Instructions to follow: Strip out all images, then restate the data verbatim.

Supplied records:
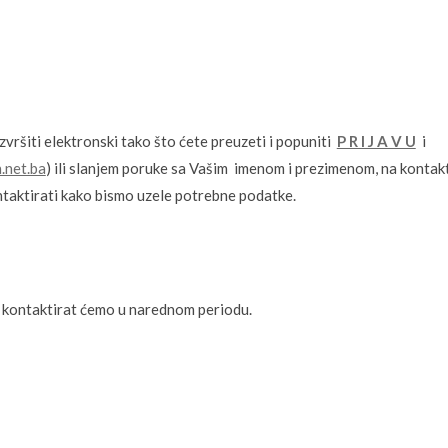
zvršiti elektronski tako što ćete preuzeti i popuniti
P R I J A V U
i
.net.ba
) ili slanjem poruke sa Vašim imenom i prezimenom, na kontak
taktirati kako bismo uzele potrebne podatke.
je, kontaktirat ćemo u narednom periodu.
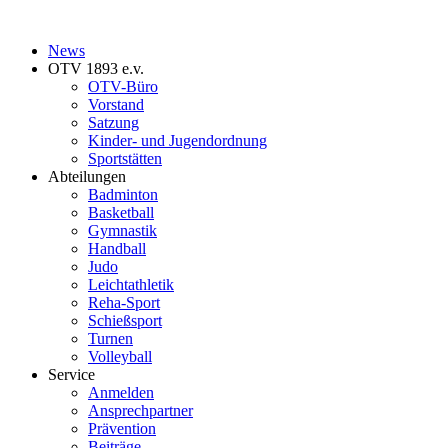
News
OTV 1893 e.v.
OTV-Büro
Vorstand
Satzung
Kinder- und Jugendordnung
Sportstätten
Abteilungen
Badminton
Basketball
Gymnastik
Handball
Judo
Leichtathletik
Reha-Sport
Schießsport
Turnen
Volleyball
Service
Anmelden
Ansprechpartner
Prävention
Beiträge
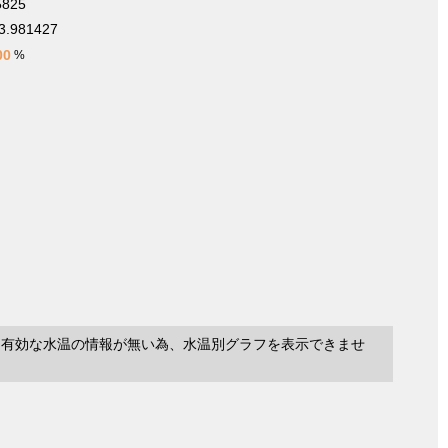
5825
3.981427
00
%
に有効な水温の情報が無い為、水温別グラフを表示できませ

Result below:
zvršiti elektronski tako što ćete preuzeti i popuniti
P R I J A V U
i
.net.ba
) ili slanjem poruke sa Vašim imenom i prezimenom, na kontak
taktirati kako bismo uzele potrebne podatke.
je, kontaktirat ćemo u narednom periodu.
News
OTV 1893 e.v.
OTV-Büro
Vorstand
Satzung
Kinder- und Jugendordnung
Sportstätten
Abteilungen
Badminton
Basketball
Gymnastik
Handball
Judo
Leichtathletik
Reha-Sport
Schießsport
Turnen
Volleyball
Service
Anmelden
Ansprechpartner
Prävention
Beiträge
5825
3.981427
00
%
に有効な水温の情報が無い為、水温別グラフを表示できませ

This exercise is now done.